The first cell of 50 Rebels trained by CIA in Jordan are sneaking into the warzone to strike back at the Assad regime, U.S. President Barack Obama was quoted by The Independent.
But with various allegations arising on both the sides over the civil war in Syria, the Central Intelligence Agency (CIA) may be asked to step down from arming the Rebels since the Pentagon is weighing future support for Syrian Rebels.
The Wall Street Journal reported yesterday that Pentagon may take charge of arming the rebels, after paying heed to the complaints that the weapons to the rebels is yet to arrive, putting the opposition at the weaker side against the Syrian Army.
The Republican Senator John McCain had said it was “shameful” that the US had previously – three months ago – promised arms for the opposition, only to fail to deliver, the report said.
"The decision is still under consideration," a US official was quoted as saying by AFP. "If and how (it would be done) are both questions being discussed".
Under the CIA, support for the rebels is deemed covert and details of the assistance remain secret. While under Pentagon, the cost and scope of the aid would no longer be classified.
If the Pentagon led the arms and training program, special-operations teams would move faster to support moderate rebels, boasting a history of training both commando units and conventional forces, the report added.

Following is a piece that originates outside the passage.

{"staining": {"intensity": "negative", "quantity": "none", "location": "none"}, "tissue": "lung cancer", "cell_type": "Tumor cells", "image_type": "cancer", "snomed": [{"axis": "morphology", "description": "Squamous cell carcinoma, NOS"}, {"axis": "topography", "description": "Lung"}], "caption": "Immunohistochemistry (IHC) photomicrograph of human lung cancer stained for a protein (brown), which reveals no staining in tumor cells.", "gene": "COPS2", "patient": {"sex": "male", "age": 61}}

But the suspected chemical weapons attack two weeks ago that allegedly killed hundreds has led the administration to consider expanding the scope of its support with more weapons and training, possibly with the help of US special forces.
From the start, the administration has been cautious in its approach to the rebels, citing concerns about Islamist extremists in the ranks with links to Al-Qaeda.
But seeing the delays in delivering weapons by the CIA, the U.S. administration is considering extending options for arming rebels better.